- Continued high unemployment and rises in the costs of living may make it difficult for individuals to commit to existing payment arrangements with their creditors.
According to the fourth quarter figures for 2011, released by the Insolvency Service today, 28,973 people went into bankruptcy, entered into an Individual Voluntary Arrangement (‘IVA’) or a Debt Relief Order (‘DRO’) between October and December 2011. This was an overall decrease of 5.6 per cent compared to the same quarter in 2010. The number of bankruptcies has decreased significantly by over 28 per cent, although IVAs increased by over 4 per cent. DROs have now fully “bedded-in” since their introduction in April 2009 and their numbers continue to rise; with an increase of over 18 per cent from the same quarter last year.
Chris Nutting, Director of Personal Insolvency at KPMG said:
“Today’s bankruptcy figures, of 8,626, are in line with previous predictions of a continued decline in the numbers of individuals against whom bankruptcy orders are made. However there has been a slight increase in the number of people entering into individual voluntary arrangements in comparison to the same period last year. A lack of surplus income may be preventing individuals from seeking a formal solution to their indebtedness, given the cost of an individual petitioning for their bankruptcy amounts to £700.

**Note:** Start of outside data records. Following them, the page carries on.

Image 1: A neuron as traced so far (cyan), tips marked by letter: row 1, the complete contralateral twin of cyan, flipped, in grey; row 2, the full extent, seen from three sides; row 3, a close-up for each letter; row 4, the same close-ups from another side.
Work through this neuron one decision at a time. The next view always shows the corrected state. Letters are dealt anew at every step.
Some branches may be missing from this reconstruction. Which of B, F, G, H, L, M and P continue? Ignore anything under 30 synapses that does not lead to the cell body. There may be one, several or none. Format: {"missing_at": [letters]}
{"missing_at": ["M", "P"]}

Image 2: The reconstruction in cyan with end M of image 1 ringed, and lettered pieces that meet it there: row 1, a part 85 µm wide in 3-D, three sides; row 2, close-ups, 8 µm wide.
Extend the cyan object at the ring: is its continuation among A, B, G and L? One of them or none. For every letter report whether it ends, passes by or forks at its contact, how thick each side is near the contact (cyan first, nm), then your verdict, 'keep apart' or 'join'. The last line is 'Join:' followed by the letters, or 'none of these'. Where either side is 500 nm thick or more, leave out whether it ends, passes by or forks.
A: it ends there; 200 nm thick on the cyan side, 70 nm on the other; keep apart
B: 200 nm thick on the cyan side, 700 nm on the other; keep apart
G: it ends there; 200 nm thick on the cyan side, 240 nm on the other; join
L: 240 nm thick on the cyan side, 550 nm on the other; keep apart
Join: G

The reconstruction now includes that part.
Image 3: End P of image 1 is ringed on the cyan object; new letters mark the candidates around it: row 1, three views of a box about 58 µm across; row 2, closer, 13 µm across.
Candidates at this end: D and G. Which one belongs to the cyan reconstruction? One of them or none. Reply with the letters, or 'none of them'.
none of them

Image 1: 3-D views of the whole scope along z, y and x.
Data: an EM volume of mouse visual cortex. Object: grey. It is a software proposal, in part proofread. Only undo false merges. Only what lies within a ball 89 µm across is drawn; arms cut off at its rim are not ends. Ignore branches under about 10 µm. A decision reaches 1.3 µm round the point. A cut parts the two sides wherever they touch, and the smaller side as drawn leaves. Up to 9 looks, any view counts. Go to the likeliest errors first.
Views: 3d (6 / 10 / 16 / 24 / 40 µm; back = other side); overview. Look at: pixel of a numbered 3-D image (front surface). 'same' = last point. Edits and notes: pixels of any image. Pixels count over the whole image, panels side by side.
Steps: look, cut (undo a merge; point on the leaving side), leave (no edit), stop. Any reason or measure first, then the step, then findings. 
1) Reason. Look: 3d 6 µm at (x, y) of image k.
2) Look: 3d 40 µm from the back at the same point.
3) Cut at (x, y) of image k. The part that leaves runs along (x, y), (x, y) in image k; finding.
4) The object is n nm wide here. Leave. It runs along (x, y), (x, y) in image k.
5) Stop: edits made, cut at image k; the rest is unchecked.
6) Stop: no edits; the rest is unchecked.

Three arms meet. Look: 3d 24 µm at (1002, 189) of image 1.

“Increased unemployment figures and a lack of stability in the costs of living mean that household incomes are bearing the brunt. This, in turn, has resulted in a lack of consumer spending on the high street.
“Whilst individuals may be able to support an informal arrangement with their creditors and creditors willing to accept these payments, any increases in interest rates and continuing unemployment may force individuals to consider more formal personal insolvency options.”